AeroVironment and Northrop Grumman are developing systems to allow small ships to launch and recover medium-altitude, long-endurance unmanned aerial systems.
The work on Phase 2 of the system under development, called Tern, was jointly commissioned by the U.S. Defense Advanced Research Projects Agency and the U.S. Navy to provide long-range intelligence, surveillance and reconnaissance over greater distances and time periods than is possible with current assets, including manned and unmanned helicopters.
"To offer the equivalent of land-based UAS capabilities from small-deck ships, our Phase 2 performers are each designing a new unmanned air system intended to enable two previously unavailable capabilities: 1. the ability for a UAS to take off and land from very confined spaces in elevated sea states; and 2. the ability for such a UAS to transition to efficient long-duration cruise missions," said Dan Patt, DARPA program manager.

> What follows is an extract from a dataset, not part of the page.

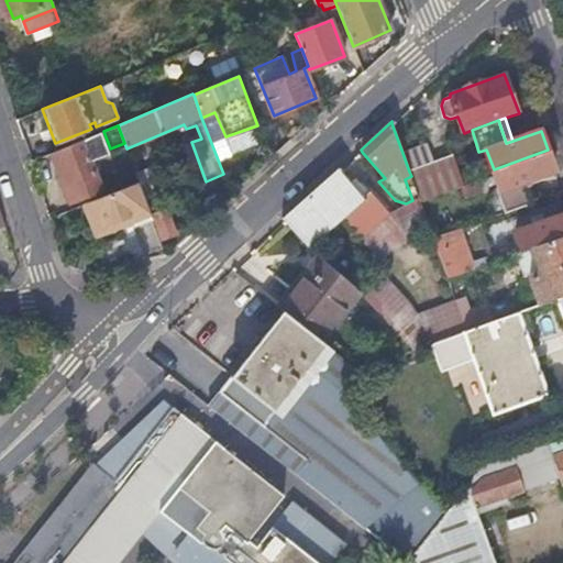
[(84,140),(89,155),(99,152),(92,135),(84,140)]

"Tern's goal is to develop breakthrough technologies that the Navy could realistically integrate into the future fleet and make it much easier, quicker and less expensive for the Defense Department to deploy persistent ISR and strike capabilities almost anywhere in the world."
The Phase 2 contract focuses on preliminary design and risk reduction. In Phase 3, a company will be chosen to build a full-scale demonstrator for initial ground-based testing.
DARPA said that testing would lead to a full-scale, at-sea demonstration of a prototype UAS on an at-sea platform with a deck size similar to that of a destroyer.